Information on people who served in the military may also be found on the Internet. For example, there is a searchable database of Jewish veterans of the American Civil War taken from an 1895 Jewish directory. To find this database go to:
Austrian Military Records
The Library has more than 1500 Austrian military records, mostly for the years 1740–1870. These contain valuable genealogical information.
The Austrian Empire began universal conscription in 1868. Military records from the Austrian Empire include documents from parts or all of present-day Austria, Bosnia, Croatia, Czech Republic, Hungary, Italy, Montenegro, Poland, Rumania, Serbia, Slovakia, Slovenia, and Ukraine.

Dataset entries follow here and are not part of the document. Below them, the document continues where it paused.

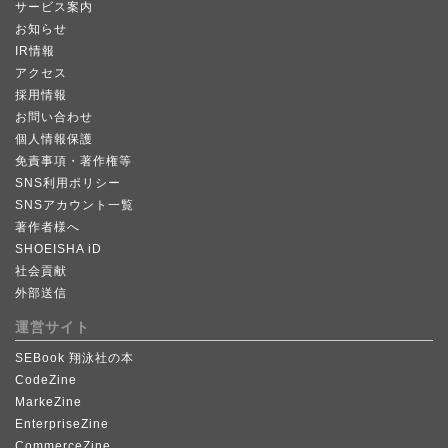
サービス案内
お知らせ
IR情報
アクセス
採用情報
お問い合わせ
個人情報保護
免責事項・著作権等
SNS利用ポリシー
SNSアカウント一覧
著作者様へ
SHOEISHA iD
社会貢献
外部送信
運営サイト
SEBook 翔泳社の本
CodeZine
MarkeZine
EnterpriseZine
CommerceZine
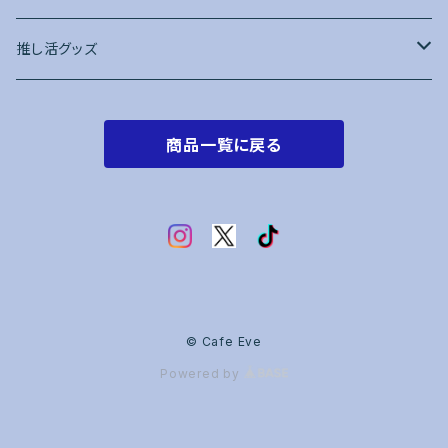
推し活グッズ
トレカケース
商品一覧に戻る
赤系
オレンジ系
黄色系
黄緑・緑系
© Cafe Eve
Powered by
水色・青系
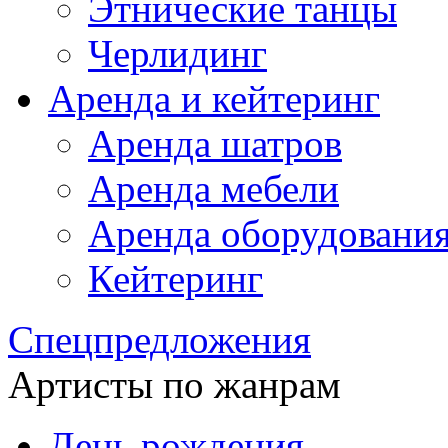
Этнические танцы
Черлидинг
Аренда и кейтеринг
Аренда шатров
Аренда мебели
Аренда оборудовани
Кейтеринг
Спецпредложения
Артисты по жанрам
День рождения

Documents are divided into two large collections, the records of the Central Command and those of individual military units. Many types of records are found in both these categories, some including more genealogical information than others.
The Central Command records include the following types of records:
Military Commissions. Lists officers’ appointments, commissions, and instructions.
Nobility Grants. Includes land or property grants awarded for valor.
Vital Certificates.Records births to and marriages and deaths of military personnel.
Army Rank and Regiment Schematics. Lists military personnel by rank and unit.
Pension and Assistance Records in four areas:
a) Pension records
b) Invalid Office records
c) Orphans’ Commission records
d) Soldier Orphans records
Payment Books. Records wages and salary data and includes some biographical information.
Marriage Bonds. Lists family members’ names and occasionally has spouse’s place of origin.
Military School Records. Includes biographical information.
Military Court Records. Includes probate information for military personnel.
Records of individual units include:
Muster Rolls. Lists soldier’s name, birthplace, age, religion, occupation, marital status, and names of dependant children.
Foundation Books (muster rolls compiled locally). Summarizes soldier’s career, including age, postings, and marriage information.
Service Records. Supplements and muster rolls with information about a soldier’s actual service record. Includes name, rank, birth date, marriage information, religion, education, place and date of induction, and decorations.
Religious Vital Registers of Individual Units. Lists birth, marriage, and death information.
For more information about Austrian military records at the Family History Library, see:
Blodgett, Steven W. Great-grandfather was in the Imperial Cavalry: Using Austrian Military Records as an Aid to Writing Family History. Salt Lake City: Corporation of the President, 1980. (FHL book 929.1 W893 1980 v. 7 pt. 4; fiche 6085770.)